• WHAT THE TASK ASKS:
Copy out every line from the records that includes "Lavours".

(MATERIAL SUPPLIED Opens)

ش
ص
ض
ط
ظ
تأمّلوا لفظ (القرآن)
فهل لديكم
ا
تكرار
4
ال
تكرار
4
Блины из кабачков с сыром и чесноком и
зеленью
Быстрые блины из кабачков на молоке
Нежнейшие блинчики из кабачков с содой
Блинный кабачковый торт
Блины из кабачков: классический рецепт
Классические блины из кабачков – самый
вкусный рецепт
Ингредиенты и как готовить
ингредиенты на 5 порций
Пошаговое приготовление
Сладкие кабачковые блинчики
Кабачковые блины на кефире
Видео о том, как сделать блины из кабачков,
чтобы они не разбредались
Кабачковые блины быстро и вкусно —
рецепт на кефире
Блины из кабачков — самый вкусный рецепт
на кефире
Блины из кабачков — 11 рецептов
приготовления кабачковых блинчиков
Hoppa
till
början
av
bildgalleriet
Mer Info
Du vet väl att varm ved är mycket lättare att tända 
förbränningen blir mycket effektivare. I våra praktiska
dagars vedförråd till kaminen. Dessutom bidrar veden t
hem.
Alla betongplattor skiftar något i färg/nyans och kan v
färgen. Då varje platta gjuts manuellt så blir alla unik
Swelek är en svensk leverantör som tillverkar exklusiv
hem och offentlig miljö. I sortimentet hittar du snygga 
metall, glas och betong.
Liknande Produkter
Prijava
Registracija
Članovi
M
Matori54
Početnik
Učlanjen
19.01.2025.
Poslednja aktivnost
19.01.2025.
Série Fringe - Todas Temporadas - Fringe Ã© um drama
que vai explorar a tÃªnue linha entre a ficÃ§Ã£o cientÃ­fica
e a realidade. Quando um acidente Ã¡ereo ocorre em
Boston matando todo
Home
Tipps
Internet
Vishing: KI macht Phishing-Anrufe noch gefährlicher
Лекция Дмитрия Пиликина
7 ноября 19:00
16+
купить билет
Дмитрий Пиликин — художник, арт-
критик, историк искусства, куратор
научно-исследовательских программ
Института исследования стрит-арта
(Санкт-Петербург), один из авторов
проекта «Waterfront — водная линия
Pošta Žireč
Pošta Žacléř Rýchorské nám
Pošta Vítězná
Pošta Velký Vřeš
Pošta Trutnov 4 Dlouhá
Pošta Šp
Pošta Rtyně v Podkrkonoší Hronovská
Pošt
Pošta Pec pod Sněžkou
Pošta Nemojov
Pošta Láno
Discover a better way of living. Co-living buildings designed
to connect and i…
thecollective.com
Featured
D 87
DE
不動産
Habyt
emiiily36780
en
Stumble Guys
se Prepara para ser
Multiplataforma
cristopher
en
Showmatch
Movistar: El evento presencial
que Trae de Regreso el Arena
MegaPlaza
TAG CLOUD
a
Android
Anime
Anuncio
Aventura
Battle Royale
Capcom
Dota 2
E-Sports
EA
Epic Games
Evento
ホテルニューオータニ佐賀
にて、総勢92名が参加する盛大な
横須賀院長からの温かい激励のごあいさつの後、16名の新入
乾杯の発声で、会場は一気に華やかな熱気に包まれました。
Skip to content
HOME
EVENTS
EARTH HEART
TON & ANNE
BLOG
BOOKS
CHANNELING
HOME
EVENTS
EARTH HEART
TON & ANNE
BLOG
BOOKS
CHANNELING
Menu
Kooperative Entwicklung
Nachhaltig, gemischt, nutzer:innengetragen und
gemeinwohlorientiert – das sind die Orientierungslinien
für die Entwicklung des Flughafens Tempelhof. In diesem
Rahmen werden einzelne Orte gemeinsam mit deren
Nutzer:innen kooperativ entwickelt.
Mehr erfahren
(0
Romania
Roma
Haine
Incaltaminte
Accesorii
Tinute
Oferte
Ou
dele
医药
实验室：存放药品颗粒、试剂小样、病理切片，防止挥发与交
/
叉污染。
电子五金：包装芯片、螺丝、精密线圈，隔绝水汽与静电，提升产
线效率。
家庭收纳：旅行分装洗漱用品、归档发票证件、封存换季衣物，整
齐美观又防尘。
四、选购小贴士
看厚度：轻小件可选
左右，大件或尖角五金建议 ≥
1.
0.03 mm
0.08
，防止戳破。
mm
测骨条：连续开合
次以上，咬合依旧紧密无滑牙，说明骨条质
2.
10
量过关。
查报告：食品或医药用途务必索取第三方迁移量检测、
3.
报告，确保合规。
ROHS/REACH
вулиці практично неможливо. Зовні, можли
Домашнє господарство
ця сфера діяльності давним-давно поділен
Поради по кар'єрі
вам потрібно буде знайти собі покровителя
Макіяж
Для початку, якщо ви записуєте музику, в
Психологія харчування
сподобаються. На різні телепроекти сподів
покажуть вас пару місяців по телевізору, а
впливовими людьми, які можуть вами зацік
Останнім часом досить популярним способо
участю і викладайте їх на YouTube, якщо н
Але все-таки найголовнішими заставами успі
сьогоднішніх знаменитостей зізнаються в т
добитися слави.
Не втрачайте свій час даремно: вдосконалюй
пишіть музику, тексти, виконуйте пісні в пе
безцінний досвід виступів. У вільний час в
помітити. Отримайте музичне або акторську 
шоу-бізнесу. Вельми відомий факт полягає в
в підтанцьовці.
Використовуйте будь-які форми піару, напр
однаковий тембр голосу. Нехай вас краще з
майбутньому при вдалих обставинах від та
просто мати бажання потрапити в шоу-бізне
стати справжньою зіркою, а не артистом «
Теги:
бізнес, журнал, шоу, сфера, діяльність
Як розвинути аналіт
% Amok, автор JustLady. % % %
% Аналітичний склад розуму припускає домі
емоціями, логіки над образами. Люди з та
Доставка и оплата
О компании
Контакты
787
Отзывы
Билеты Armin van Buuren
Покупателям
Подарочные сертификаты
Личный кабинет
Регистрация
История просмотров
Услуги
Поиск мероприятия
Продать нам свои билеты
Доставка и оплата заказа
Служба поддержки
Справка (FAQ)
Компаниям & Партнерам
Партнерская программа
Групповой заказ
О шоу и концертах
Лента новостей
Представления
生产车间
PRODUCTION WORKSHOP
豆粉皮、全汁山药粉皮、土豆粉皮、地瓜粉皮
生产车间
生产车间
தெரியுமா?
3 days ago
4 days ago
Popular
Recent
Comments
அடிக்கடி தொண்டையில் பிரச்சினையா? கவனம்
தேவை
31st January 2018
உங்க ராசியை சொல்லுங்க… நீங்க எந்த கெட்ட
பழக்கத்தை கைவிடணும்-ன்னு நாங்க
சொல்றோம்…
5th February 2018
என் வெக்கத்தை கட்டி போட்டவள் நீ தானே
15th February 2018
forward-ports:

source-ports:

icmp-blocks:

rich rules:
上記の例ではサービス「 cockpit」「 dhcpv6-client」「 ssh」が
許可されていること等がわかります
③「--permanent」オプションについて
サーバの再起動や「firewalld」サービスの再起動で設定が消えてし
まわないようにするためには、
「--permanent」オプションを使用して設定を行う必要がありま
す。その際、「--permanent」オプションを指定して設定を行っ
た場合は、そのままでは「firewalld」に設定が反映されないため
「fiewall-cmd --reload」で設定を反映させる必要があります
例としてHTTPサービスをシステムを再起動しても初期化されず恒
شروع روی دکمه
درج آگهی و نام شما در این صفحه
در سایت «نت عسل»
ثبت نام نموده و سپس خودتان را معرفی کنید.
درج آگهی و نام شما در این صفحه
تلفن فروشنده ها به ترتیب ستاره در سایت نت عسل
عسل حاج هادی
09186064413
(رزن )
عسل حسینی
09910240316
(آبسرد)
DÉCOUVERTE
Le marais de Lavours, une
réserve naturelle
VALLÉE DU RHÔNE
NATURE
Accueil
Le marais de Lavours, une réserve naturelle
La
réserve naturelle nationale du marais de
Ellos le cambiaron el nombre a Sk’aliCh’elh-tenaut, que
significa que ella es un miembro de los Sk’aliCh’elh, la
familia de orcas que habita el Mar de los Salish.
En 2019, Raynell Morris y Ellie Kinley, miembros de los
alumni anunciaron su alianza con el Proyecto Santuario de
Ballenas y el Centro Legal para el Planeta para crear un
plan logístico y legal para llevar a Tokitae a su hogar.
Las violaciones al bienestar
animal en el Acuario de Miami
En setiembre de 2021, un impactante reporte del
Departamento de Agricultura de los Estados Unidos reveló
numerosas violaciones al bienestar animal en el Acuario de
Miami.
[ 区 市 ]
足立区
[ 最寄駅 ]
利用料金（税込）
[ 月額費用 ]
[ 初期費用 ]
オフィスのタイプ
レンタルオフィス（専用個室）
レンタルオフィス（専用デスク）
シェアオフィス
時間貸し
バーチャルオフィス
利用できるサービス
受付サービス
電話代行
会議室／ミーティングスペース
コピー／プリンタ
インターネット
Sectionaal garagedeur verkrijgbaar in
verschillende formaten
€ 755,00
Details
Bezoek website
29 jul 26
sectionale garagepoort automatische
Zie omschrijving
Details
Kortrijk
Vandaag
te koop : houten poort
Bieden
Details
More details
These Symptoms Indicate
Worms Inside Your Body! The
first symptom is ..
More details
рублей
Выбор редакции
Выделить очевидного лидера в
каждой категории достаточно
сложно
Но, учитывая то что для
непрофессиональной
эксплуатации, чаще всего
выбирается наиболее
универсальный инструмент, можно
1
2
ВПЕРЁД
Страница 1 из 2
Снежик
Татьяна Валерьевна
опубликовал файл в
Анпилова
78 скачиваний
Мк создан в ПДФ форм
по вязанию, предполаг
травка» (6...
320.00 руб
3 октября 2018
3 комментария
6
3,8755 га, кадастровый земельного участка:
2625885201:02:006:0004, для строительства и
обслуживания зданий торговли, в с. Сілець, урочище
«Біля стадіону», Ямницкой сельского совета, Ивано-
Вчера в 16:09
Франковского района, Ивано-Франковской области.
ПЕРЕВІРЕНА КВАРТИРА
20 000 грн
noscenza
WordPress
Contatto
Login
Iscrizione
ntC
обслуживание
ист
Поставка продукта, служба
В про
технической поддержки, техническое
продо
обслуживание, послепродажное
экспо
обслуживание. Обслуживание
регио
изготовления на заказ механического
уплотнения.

(MATERIAL SUPPLIED Closes)

• ANSWER TO THIS TASK:
Le marais de Lavours, une
Le marais de Lavours, une réserve naturelle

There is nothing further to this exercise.